#### Exercise goal:
In the listing that follows, the range to quote begins at the line that has "PROJECT DESCRIPTION:SR 739" and ends after the line that has "0 | 38,668 |"; quote it verbatim and add nothing.

#### Material provided:
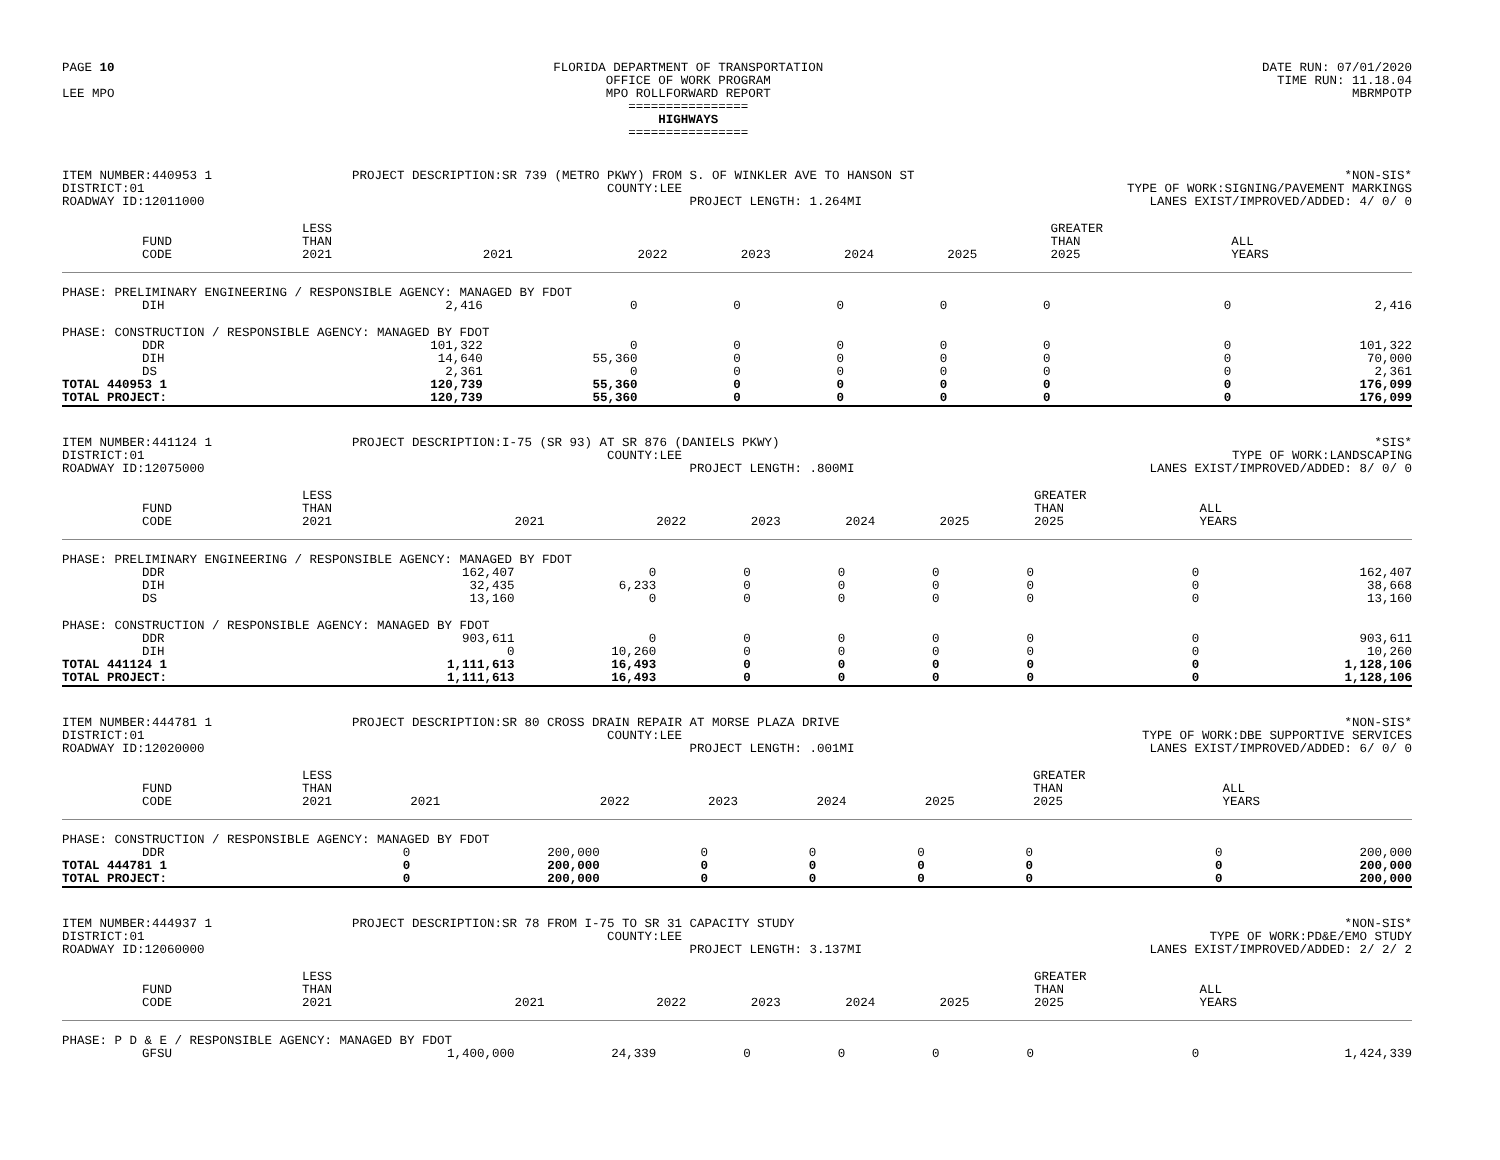PAGE 10
LEE MPO
FLORIDA DEPARTMENT OF TRANSPORTATION
OFFICE OF WORK PROGRAM
MPO ROLLFORWARD REPORT
================
HIGHWAYS
================
DATE RUN: 07/01/2020
TIME RUN: 11.18.04
MBRMPOTP
ITEM NUMBER:440953 1
DISTRICT:01
ROADWAY ID:12011000
PROJECT DESCRIPTION:SR 739 (METRO PKWY) FROM S. OF WINKLER AVE TO HANSON ST
COUNTY:LEE
PROJECT LENGTH: 1.264MI
*NON-SIS*
TYPE OF WORK:SIGNING/PAVEMENT MARKINGS
LANES EXIST/IMPROVED/ADDED: 4/ 0/ 0
| FUND CODE | LESS THAN 2021 | 2021 | 2022 | 2023 | 2024 | 2025 | GREATER THAN 2025 | ALL YEARS |
| --- | --- | --- | --- | --- | --- | --- | --- | --- |
| PHASE: PRELIMINARY ENGINEERING / RESPONSIBLE AGENCY: MANAGED BY FDOT | | | | | | | | |
| DIH | 2,416 | 0 | 0 | 0 | 0 | 0 | 0 | 2,416 |
| PHASE: CONSTRUCTION / RESPONSIBLE AGENCY: MANAGED BY FDOT | | | | | | | | |
| DDR | 101,322 | 0 | 0 | 0 | 0 | 0 | 0 | 101,322 |
| DIH | 14,640 | 55,360 | 0 | 0 | 0 | 0 | 0 | 70,000 |
| DS | 2,361 | 0 | 0 | 0 | 0 | 0 | 0 | 2,361 |
| TOTAL 440953 1 | 120,739 | 55,360 | 0 | 0 | 0 | 0 | 0 | 176,099 |
| TOTAL PROJECT: | 120,739 | 55,360 | 0 | 0 | 0 | 0 | 0 | 176,099 |
ITEM NUMBER:441124 1
DISTRICT:01
ROADWAY ID:12075000
PROJECT DESCRIPTION:I-75 (SR 93) AT SR 876 (DANIELS PKWY)
COUNTY:LEE
PROJECT LENGTH: .800MI
*SIS*
TYPE OF WORK:LANDSCAPING
LANES EXIST/IMPROVED/ADDED: 8/ 0/ 0
| FUND CODE | LESS THAN 2021 | 2021 | 2022 | 2023 | 2024 | 2025 | GREATER THAN 2025 | ALL YEARS |
| --- | --- | --- | --- | --- | --- | --- | --- | --- |
| PHASE: PRELIMINARY ENGINEERING / RESPONSIBLE AGENCY: MANAGED BY FDOT | | | | | | | | |
| DDR | 162,407 | 0 | 0 | 0 | 0 | 0 | 0 | 162,407 |
| DIH | 32,435 | 6,233 | 0 | 0 | 0 | 0 | 0 | 38,668 |
| DS | 13,160 | 0 | 0 | 0 | 0 | 0 | 0 | 13,160 |
| PHASE: CONSTRUCTION / RESPONSIBLE AGENCY: MANAGED BY FDOT | | | | | | | | |
| DDR | 903,611 | 0 | 0 | 0 | 0 | 0 | 0 | 903,611 |
| DIH | 0 | 10,260 | 0 | 0 | 0 | 0 | 0 | 10,260 |
| TOTAL 441124 1 | 1,111,613 | 16,493 | 0 | 0 | 0 | 0 | 0 | 1,128,106 |
| TOTAL PROJECT: | 1,111,613 | 16,493 | 0 | 0 | 0 | 0 | 0 | 1,128,106 |
ITEM NUMBER:444781 1
DISTRICT:01
ROADWAY ID:12020000
PROJECT DESCRIPTION:SR 80 CROSS DRAIN REPAIR AT MORSE PLAZA DRIVE
COUNTY:LEE
PROJECT LENGTH: .001MI
*NON-SIS*
TYPE OF WORK:DBE SUPPORTIVE SERVICES
LANES EXIST/IMPROVED/ADDED: 6/ 0/ 0
| FUND CODE | LESS THAN 2021 | 2021 | 2022 | 2023 | 2024 | 2025 | GREATER THAN 2025 | ALL YEARS |
| --- | --- | --- | --- | --- | --- | --- | --- | --- |
| PHASE: CONSTRUCTION / RESPONSIBLE AGENCY: MANAGED BY FDOT | | | | | | | | |
| DDR | 0 | 200,000 | 0 | 0 | 0 | 0 | 0 | 200,000 |
| TOTAL 444781 1 | 0 | 200,000 | 0 | 0 | 0 | 0 | 0 | 200,000 |
| TOTAL PROJECT: | 0 | 200,000 | 0 | 0 | 0 | 0 | 0 | 200,000 |
ITEM NUMBER:444937 1
DISTRICT:01
ROADWAY ID:12060000
PROJECT DESCRIPTION:SR 78 FROM I-75 TO SR 31 CAPACITY STUDY
COUNTY:LEE
PROJECT LENGTH: 3.137MI
*NON-SIS*
TYPE OF WORK:PD&E/EMO STUDY
LANES EXIST/IMPROVED/ADDED: 2/ 2/ 2
| FUND CODE | LESS THAN 2021 | 2021 | 2022 | 2023 | 2024 | 2025 | GREATER THAN 2025 | ALL YEARS |
| --- | --- | --- | --- | --- | --- | --- | --- | --- |
| PHASE: P D & E / RESPONSIBLE AGENCY: MANAGED BY FDOT | | | | | | | | |
| GFSU | 1,400,000 | 24,339 | 0 | 0 | 0 | 0 | 0 | 1,424,339 |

#### Task result:
PROJECT DESCRIPTION:SR 739 (METRO PKWY) FROM S. OF WINKLER AVE TO HANSON ST
COUNTY:LEE
PROJECT LENGTH: 1.264MI
*NON-SIS*
TYPE OF WORK:SIGNING/PAVEMENT MARKINGS
LANES EXIST/IMPROVED/ADDED: 4/ 0/ 0
| FUND CODE | LESS THAN 2021 | 2021 | 2022 | 2023 | 2024 | 2025 | GREATER THAN 2025 | ALL YEARS |
| --- | --- | --- | --- | --- | --- | --- | --- | --- |
| PHASE: PRELIMINARY ENGINEERING / RESPONSIBLE AGENCY: MANAGED BY FDOT | | | | | | | | |
| DIH | 2,416 | 0 | 0 | 0 | 0 | 0 | 0 | 2,416 |
| PHASE: CONSTRUCTION / RESPONSIBLE AGENCY: MANAGED BY FDOT | | | | | | | | |
| DDR | 101,322 | 0 | 0 | 0 | 0 | 0 | 0 | 101,322 |
| DIH | 14,640 | 55,360 | 0 | 0 | 0 | 0 | 0 | 70,000 |
| DS | 2,361 | 0 | 0 | 0 | 0 | 0 | 0 | 2,361 |
| TOTAL 440953 1 | 120,739 | 55,360 | 0 | 0 | 0 | 0 | 0 | 176,099 |
| TOTAL PROJECT: | 120,739 | 55,360 | 0 | 0 | 0 | 0 | 0 | 176,099 |
ITEM NUMBER:441124 1
DISTRICT:01
ROADWAY ID:12075000
PROJECT DESCRIPTION:I-75 (SR 93) AT SR 876 (DANIELS PKWY)
COUNTY:LEE
PROJECT LENGTH: .800MI
*SIS*
TYPE OF WORK:LANDSCAPING
LANES EXIST/IMPROVED/ADDED: 8/ 0/ 0
| FUND CODE | LESS THAN 2021 | 2021 | 2022 | 2023 | 2024 | 2025 | GREATER THAN 2025 | ALL YEARS |
| --- | --- | --- | --- | --- | --- | --- | --- | --- |
| PHASE: PRELIMINARY ENGINEERING / RESPONSIBLE AGENCY: MANAGED BY FDOT | | | | | | | | |
| DDR | 162,407 | 0 | 0 | 0 | 0 | 0 | 0 | 162,407 |
| DIH | 32,435 | 6,233 | 0 | 0 | 0 | 0 | 0 | 38,668 |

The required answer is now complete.